Chinese nation in the 1920s explored and groped for various truths to save

the country and the people with pluralism of ideas, diversity of actions and

a hundred schools of thought—the cultural ecological pattern embodied

in the May Fourth Movement they inherited. Proposals and experiments

came out in a kaleidoscope on social transformation. However, the Japanese

imperialist invasion put an end to the historical conditions for the existence

and development of cultural pluralism in China in the 20th century. The

severe crisis of the survival of the nation-state forced nationalist and radical

ideas and their programmes of action to emerge from the diverse cultural

ecologies to be the main theme of the times. The most striking of these

was the newly established CCP of this period, which, after absorbing and

adapting of Sun Yat-sen’s new Three Principles of the People, put forward

a National Revolutionary programme to defeat the imperialism and warlord

rule. In the era of outraged nationalism, this programme gradually became

the dominant trend that led the revolutionary cultural activities in China in

the 1920s. Despite the Waterloo of the “April 12” coup in 1927, the cultural

and political ideas of the democratic revolutionary programme guided the

spirit of the “left-wing” process of Chinese culture in the late 1920s and

early 1930s. They kept merging and fusing into a national, scientific, public

and new democratic cultural trend in the fire of the Resistance Against

Japanese Aggression.

In the main thread that Chinese culture in the 1920s transformed

from an ecological pattern of diversity to radical National Revolution

(Northern Expedition) and nationalism, the book captures the cultural

forms, phenomena, events and trends of the 1920s, such as theatre, cinema,

humanitarian thought, feminist thought, Civil Education, modern Chinese

nationalism and the early women’s movement of the CCP, in an attempt to

place the main thread in the context of the emergence and development of

this serial social and cultural activities.

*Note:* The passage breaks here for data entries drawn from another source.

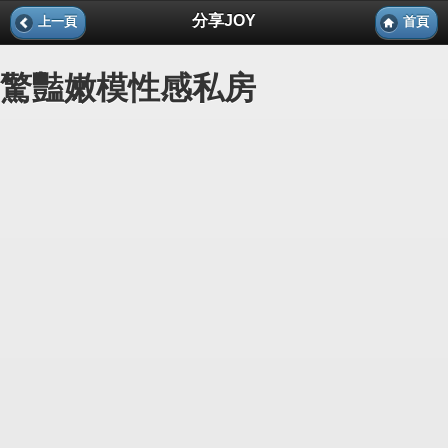
分享JOY
上一頁
首頁
驚豔嫩模性感私房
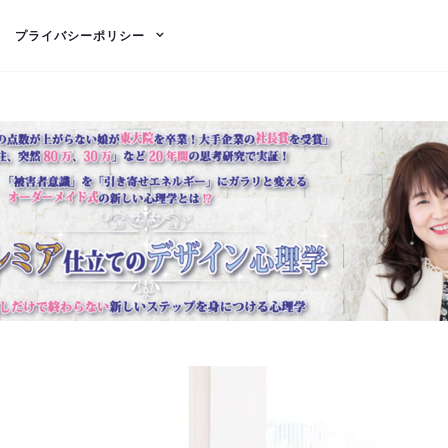
プライバシーポリシー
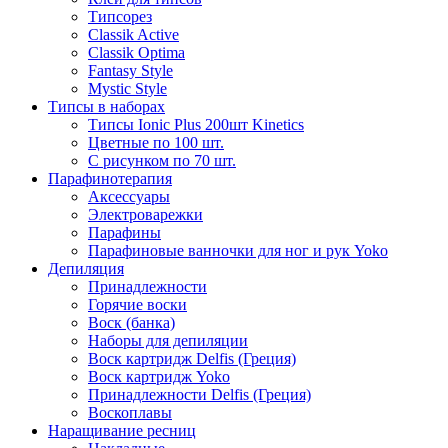
Типсорез
Classik Active
Classik Optima
Fantasy Style
Mystic Style
Типсы в наборах
Типсы Ionic Plus 200шт Kinetics
Цветные по 100 шт.
С рисунком по 70 шт.
Парафинотерапия
Аксессуары
Электроварежки
Парафины
Парафиновые ванночки для ног и рук Yoko
Депиляция
Принадлежности
Горячие воски
Воск (банка)
Наборы для депиляции
Воск картридж Delfis (Греция)
Воск картридж Yoko
Принадлежности Delfis (Греция)
Воскоплавы
Наращивание ресниц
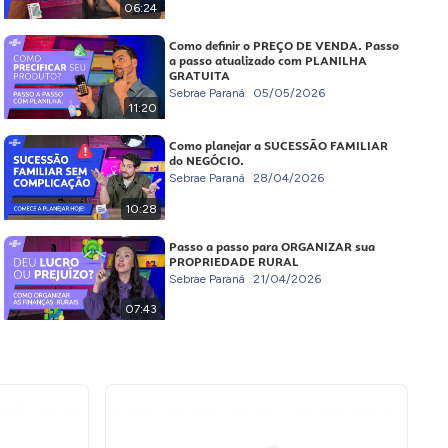
06:24
Como definir o PREÇO DE VENDA. Passo
a passo atualizado com PLANILHA
GRATUITA
Sebrae Paraná
05/05/2026
11:20
Como planejar a SUCESSÃO FAMILIAR
do NEGÓCIO.
Sebrae Paraná
28/04/2026
10:28
Passo a passo para ORGANIZAR sua
PROPRIEDADE RURAL
Sebrae Paraná
21/04/2026
07:43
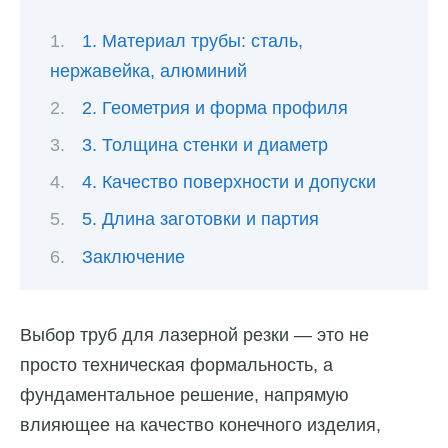
1. Материал трубы: сталь,
нержавейка, алюминий
2. Геометрия и форма профиля
3. Толщина стенки и диаметр
4. Качество поверхности и допуски
5. Длина заготовки и партия
Заключение
Выбор труб для лазерной резки — это не
просто техническая формальность, а
фундаментальное решение, напрямую
влияющее на качество конечного изделия,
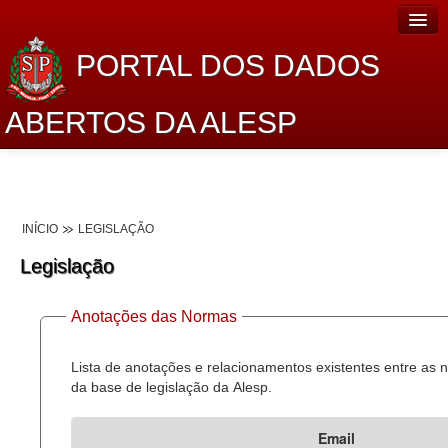
PORTAL DOS DADOS
ABERTOS DA ALESP
Home
Sobre o projeto
INÍCIO
LEGISLAÇÃO
Dados Abertos Alesp
Legislação
Lei de Acesso à Informação
Anotações das Normas
Dados Governamentais Abertos
Planejamento
Lista de anotações e relacionamentos existentes entre as
da base de legislação da Alesp.
Catálogo de dados
Email
Processo Legislativo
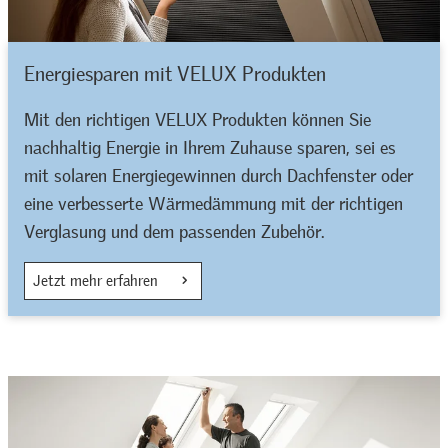
Energiesparen mit VELUX Produkten
Mit den richtigen VELUX Produkten können Sie
nachhaltig Energie in Ihrem Zuhause sparen, sei es
mit solaren Energiegewinnen durch Dachfenster oder
eine verbesserte Wärmedämmung mit der richtigen
Verglasung und dem passenden Zubehör.
Jetzt mehr erfahren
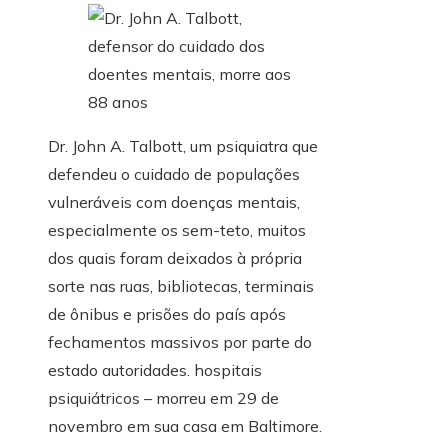
Dr. John A. Talbott, um psiquiatra que
defendeu o cuidado de populações
vulneráveis ​​com doenças mentais,
especialmente os sem-teto, muitos
dos quais foram deixados à própria
sorte nas ruas, bibliotecas, terminais
de ônibus e prisões do país após
fechamentos massivos por parte do
estado autoridades. hospitais
psiquiátricos – morreu em 29 de
novembro em sua casa em Baltimore.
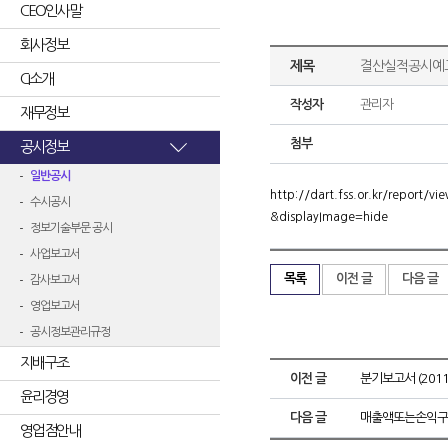
CEO인사말
회사정보
제목
결산실적공시예고
CI소개
작성자
관리자
재무정보
첨부
공시정보
일반공시
http://dart.fss.or.kr/repor
수시공시
&displayImage=hide
정보기술부문 공시
사업보고서
목록
이전 글
다음 글
감사보고서
영업보고서
공시정보관리규정
지배구조
이전 글
분기보고서 (2011.
윤리경영
다음 글
매출액또는손익구
영업점안내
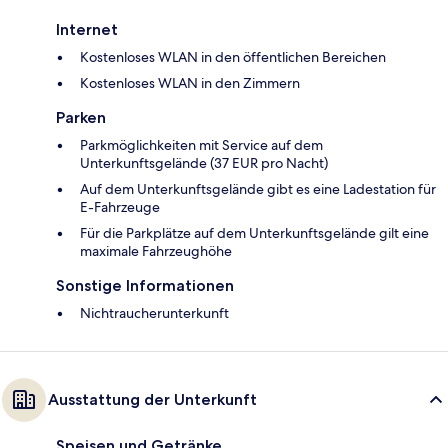
Internet
Kostenloses WLAN in den öffentlichen Bereichen
Kostenloses WLAN in den Zimmern
Parken
Parkmöglichkeiten mit Service auf dem
Unterkunftsgelände (37 EUR pro Nacht)
Auf dem Unterkunftsgelände gibt es eine Ladestation für
E-Fahrzeuge
Für die Parkplätze auf dem Unterkunftsgelände gilt eine
maximale Fahrzeughöhe
Sonstige Informationen
Nichtraucherunterkunft
Ausstattung der Unterkunft
Speisen und Getränke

In a sense, today’s China is a mirror of yesterday’s history.The Chinese

modernity itself is a modern continuation and evolution of tradition. The

questions raised, the efforts made and the results produced in the 1920s are

still working in our thinking and acting silently. Present diverse cultural

landscape, the diverse ways of life, and the various value judgements and

solutions to the fate of the nation in the new era of globalisation are indeed

somewhat similar to those of the 1920s. First, although things have changed

a lot, and the worries of saving the country and relieving the people’s

hardship have been replaced by the great rejuvenation of the Chinese

nation, patriotism and concerns about the country and the people are our

eternal original intentions. Understanding history means understanding the

present. Second, it is still an unaccomplished historical project to construct

democracy, human rights and the rule of law. How to sort out, inherit and

carry forward the rich cultural heritage and resources left to us in the 1920s

is worthy of our serious reflections.